The jointing of the panels doesn’t just occur anywhere but where it should — in a corner. As a result, the panels and their jointing made sense of the plan and sculptural form. And the ribbing is a way of covering imperfections in the precast panels so that the concrete has grain, like timber.

On one level, it’s very idealistic. Stirling recognised the possibility of the landscape by positioning the building right on the escarpment between the coastal plain and the plateau, then created a great mid-level promenade. He took the topology and accentuated it from four storeys to eight, and accentuated the sense of landscape.

You’re really aware of belonging to this great congregation of people. Everyone shares a view inward, of each other, and outward, to the sea. It’s about the lonely relationship with the landscape and the social one with friends — written right into the plan of the building. It deals very well with the notion of society — everyone congregates at the apex of the building and at the promenades out into the two wings.

Its visual qualities are as much about looking from it as looking at it. It’s like an optical instrument — everywhere you sit, it’s like putting on a pair of binoculars with the views. The relationship between inside and outside space has a huge impact on the experience of being in a building, and you can see that here — you can’t help but be engaged by the view.

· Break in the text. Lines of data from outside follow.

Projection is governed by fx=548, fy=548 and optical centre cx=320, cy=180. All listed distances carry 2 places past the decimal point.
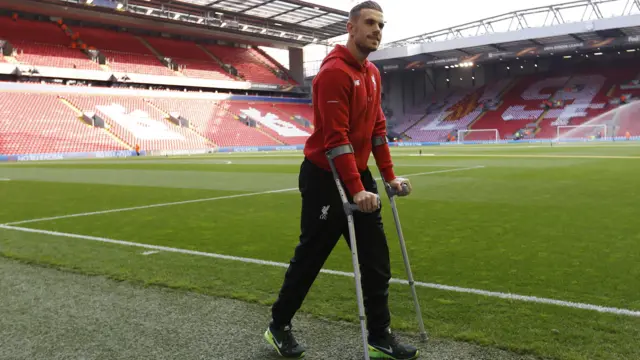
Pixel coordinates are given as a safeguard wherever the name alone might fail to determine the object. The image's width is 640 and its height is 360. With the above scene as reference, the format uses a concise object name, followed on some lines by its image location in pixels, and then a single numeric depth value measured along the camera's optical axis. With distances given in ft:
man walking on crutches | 10.02
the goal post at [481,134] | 186.70
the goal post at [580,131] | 162.81
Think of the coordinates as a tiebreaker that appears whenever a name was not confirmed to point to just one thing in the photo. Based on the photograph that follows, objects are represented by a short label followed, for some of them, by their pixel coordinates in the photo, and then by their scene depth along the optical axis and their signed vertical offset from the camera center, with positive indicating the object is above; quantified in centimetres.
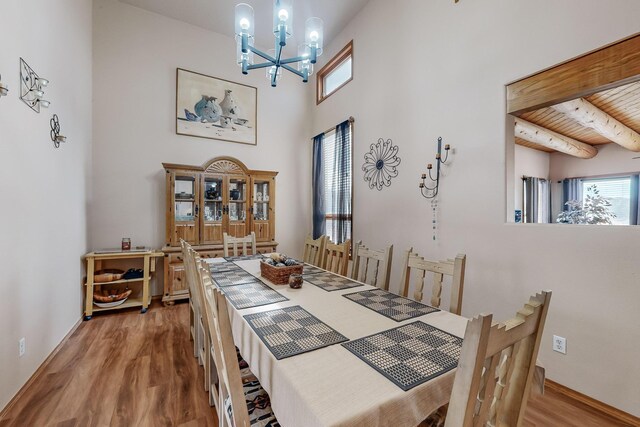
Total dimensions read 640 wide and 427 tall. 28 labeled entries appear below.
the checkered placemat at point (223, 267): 226 -49
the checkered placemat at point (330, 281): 184 -51
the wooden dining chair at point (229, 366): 82 -50
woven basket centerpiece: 188 -41
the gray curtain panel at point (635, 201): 361 +15
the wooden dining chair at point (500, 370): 60 -39
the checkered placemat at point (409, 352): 87 -51
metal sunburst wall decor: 315 +57
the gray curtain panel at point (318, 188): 438 +37
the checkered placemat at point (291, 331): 102 -51
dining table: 73 -52
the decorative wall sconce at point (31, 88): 182 +84
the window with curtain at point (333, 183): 390 +43
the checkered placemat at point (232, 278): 190 -50
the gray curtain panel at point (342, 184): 388 +39
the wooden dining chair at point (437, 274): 156 -38
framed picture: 390 +153
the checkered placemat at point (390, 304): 138 -52
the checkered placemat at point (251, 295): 151 -51
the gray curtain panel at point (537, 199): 458 +21
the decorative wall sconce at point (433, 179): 255 +31
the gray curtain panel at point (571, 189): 452 +38
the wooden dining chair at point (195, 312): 181 -73
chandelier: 179 +125
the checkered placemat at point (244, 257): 270 -48
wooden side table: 302 -77
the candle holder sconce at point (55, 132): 229 +66
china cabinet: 352 +2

People say it has associations with ships. Personally, I think it’s more like a monastery — both live an isolated and a communal life.
One of its biggest questions is the isolation. It doesn’t belong to the city, but to the place, the topography. It has a primordial connection with the landscape. You could interpret this removal from the town as a physical manifestation of the legitimate removal of students from the rest of society.

What’s really interesting is how it touches the ground. The battered, moss-covered base is more reminiscent of motorway engineering. I also like to think it is reminiscent of the bases of rusticated renaissance palazzos. It’s very heavy on the ground, with the strong horizontal lines and the diagonal lines in the concrete all playing against the topography.'
-Simon Henley interviewed by Pamela Buxton, bd online.